[WHAT YOU NEED TO DO]:
Reproduce the passage on voting in Wisconsin word for word, from "In addition to" to "on the list.".

When I was in grade school, we were taught to laugh at elections in the Soviet Union, North Korea, North Vietnam, Egypt and other authoritarian countries, especially when there was just one person on the ballot-- the incumbent-- and he got 98.5% of the vote. Even the most popular leaders in a democracy aren't reelected with numbers like that. The biggest reelections for any American president were in 1964 (LBJ's 61.05%) and 1936 (FDR's 60.80%). Even the rest of the most immensely popular presidents were reelected with majorities under 60%-- Reagan (58.77%), Eisenhower (57.37%), Lincoln (55.03%)...

Republican efforts to suppress votes in Wisconsin are widely known and have been going on for over a decade, from heavily gerrymandered maps (wherein 2018, Democrats received 54% of votes but only 38% of Congressional seats) to voter ID requirements (which kept nearly 17,000 registered Wisconsinites from the polls in November 2016).

Republicans have also blocked repeated attempts to implement Automatic Voter Registration. AVR was introduced in Gov. Evers' most recent budget, but it was eliminated by Republicans on the Joint Finance Committee, and then State Senator Chris Larson drafted an amendment to reinsert the provision, subsequently blocked by the Republicans from being voted on.

In addition to gerrymandering maps, instituting voter ID requirements, and blocking Automatic Voter Registration efforts, Republicans in Wisconsin are also actively purging voters from the rolls ahead of 2020'e elections. It was no accident that Democratic areas were targeted in a recent purge: one out of every eight Milwaukeeans are on the list.

Voter suppression in Wisconsin isn't limited to racist voter ID laws, blocking legislation of common sense automatic voter registration language, and unfair purges. Funding to ensure polling locations are accessible has fallen, resulting in Wisconsin's gap for for those with disabilities being able to cast their votes being twice as wide as the national average.

And now they are preventing challengers from being on the ballot. Yesterday, WISN News in Madison, Wisconsin reported who the winner of the April 7th 2020 Republican primary in their state will be: Señor Trumpanzee. How can they be so sure? The state's authoritarian Republican Party decide that only Señor T will be allowed on the ballot, excluding former Illinois Congressman Joe Walsh and former Massachusetts Gov. Bill Weld. The state GOP's decision was entirely arbitrary and not all that different from the way North Korea conducts "elections."

Dataset excerpt:
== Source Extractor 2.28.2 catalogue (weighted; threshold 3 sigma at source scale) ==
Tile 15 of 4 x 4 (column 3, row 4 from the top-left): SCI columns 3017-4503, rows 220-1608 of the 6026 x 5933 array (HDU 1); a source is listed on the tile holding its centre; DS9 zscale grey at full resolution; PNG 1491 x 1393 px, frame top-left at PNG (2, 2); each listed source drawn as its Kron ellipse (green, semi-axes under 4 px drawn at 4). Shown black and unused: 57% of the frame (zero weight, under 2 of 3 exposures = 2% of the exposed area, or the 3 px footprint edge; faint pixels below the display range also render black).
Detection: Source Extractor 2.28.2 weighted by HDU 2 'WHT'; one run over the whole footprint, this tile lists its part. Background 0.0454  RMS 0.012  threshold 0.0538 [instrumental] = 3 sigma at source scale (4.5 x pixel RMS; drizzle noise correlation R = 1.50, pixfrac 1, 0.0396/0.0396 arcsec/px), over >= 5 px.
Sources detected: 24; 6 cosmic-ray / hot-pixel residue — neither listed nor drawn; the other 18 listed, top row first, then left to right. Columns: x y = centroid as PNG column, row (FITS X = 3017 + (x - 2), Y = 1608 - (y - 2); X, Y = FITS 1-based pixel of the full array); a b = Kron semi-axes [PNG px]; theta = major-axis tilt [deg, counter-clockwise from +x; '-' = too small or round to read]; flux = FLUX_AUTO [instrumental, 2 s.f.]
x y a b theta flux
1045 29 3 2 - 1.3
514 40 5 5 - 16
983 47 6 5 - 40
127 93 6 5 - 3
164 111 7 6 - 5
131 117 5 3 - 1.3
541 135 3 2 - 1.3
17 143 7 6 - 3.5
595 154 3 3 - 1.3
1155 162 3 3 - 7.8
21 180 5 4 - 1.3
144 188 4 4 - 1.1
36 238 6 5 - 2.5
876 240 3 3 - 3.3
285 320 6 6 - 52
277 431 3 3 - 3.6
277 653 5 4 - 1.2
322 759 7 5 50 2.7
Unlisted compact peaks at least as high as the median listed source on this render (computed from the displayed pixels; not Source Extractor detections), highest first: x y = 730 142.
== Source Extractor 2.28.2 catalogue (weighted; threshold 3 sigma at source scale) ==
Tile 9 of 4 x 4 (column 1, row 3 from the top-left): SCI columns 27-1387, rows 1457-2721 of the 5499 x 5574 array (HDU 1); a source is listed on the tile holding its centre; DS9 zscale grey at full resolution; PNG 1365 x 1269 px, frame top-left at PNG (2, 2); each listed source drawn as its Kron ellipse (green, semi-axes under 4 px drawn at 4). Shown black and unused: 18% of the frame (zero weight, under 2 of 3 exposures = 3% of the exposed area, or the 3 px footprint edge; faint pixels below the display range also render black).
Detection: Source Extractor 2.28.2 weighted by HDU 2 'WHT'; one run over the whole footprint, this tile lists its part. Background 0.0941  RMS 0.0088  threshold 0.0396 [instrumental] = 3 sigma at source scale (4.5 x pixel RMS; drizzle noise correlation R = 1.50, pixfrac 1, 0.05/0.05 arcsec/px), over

[SOLVED PROBLEM]:
In addition to gerrymandering maps, instituting voter ID requirements, and blocking Automatic Voter Registration efforts, Republicans in Wisconsin are also actively purging voters from the rolls ahead of 2020'e elections. It was no accident that Democratic areas were targeted in a recent purge: one out of every eight Milwaukeeans are on the list.